Problem description -
Quote verbatim the rows below, from the line containing "longitude: 166.4797" through the last line of the rows, including both of those lines.

Material provided -
☆ ☆ ☆ ☆ ☆ ☆ ☆

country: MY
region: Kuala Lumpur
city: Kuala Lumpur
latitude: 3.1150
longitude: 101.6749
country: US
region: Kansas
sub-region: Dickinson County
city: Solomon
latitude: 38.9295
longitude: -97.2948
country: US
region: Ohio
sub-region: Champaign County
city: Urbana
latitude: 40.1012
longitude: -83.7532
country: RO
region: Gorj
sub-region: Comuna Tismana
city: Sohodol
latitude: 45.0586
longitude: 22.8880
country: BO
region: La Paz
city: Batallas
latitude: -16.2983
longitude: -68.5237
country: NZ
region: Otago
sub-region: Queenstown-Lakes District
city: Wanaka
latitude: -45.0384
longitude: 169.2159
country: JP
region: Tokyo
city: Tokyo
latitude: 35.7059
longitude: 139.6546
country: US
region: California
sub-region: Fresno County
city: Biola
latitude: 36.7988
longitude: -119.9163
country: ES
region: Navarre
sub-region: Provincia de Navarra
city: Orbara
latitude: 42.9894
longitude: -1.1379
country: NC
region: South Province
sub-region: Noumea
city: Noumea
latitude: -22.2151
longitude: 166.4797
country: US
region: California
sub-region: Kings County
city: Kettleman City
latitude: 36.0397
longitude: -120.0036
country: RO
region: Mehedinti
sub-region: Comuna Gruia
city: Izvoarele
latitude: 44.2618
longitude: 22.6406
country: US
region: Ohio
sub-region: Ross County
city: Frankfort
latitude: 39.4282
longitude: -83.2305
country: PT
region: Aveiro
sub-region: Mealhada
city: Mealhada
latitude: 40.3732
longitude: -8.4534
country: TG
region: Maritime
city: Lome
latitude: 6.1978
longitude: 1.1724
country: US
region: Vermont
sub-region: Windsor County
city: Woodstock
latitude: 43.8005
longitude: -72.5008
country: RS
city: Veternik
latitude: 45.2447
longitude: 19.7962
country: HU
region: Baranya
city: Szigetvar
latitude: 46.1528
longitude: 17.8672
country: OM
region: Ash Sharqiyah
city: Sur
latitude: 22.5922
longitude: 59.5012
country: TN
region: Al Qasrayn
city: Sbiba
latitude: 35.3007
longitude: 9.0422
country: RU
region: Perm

☆ ☆ ☆ ☆ ☆ ☆ ☆

Answer to the exercise -
longitude: 166.4797
country: US
region: California
sub-region: Kings County
city: Kettleman City
latitude: 36.0397
longitude: -120.0036
country: RO
region: Mehedinti
sub-region: Comuna Gruia
city: Izvoarele
latitude: 44.2618
longitude: 22.6406
country: US
region: Ohio
sub-region: Ross County
city: Frankfort
latitude: 39.4282
longitude: -83.2305
country: PT
region: Aveiro
sub-region: Mealhada
city: Mealhada
latitude: 40.3732
longitude: -8.4534
country: TG
region: Maritime
city: Lome
latitude: 6.1978
longitude: 1.1724
country: US
region: Vermont
sub-region: Windsor County
city: Woodstock
latitude: 43.8005
longitude: -72.5008
country: RS
city: Veternik
latitude: 45.2447
longitude: 19.7962
country: HU
region: Baranya
city: Szigetvar
latitude: 46.1528
longitude: 17.8672
country: OM
region: Ash Sharqiyah
city: Sur
latitude: 22.5922
longitude: 59.5012
country: TN
region: Al Qasrayn
city: Sbiba
latitude: 35.3007
longitude: 9.0422
country: RU
region: Perm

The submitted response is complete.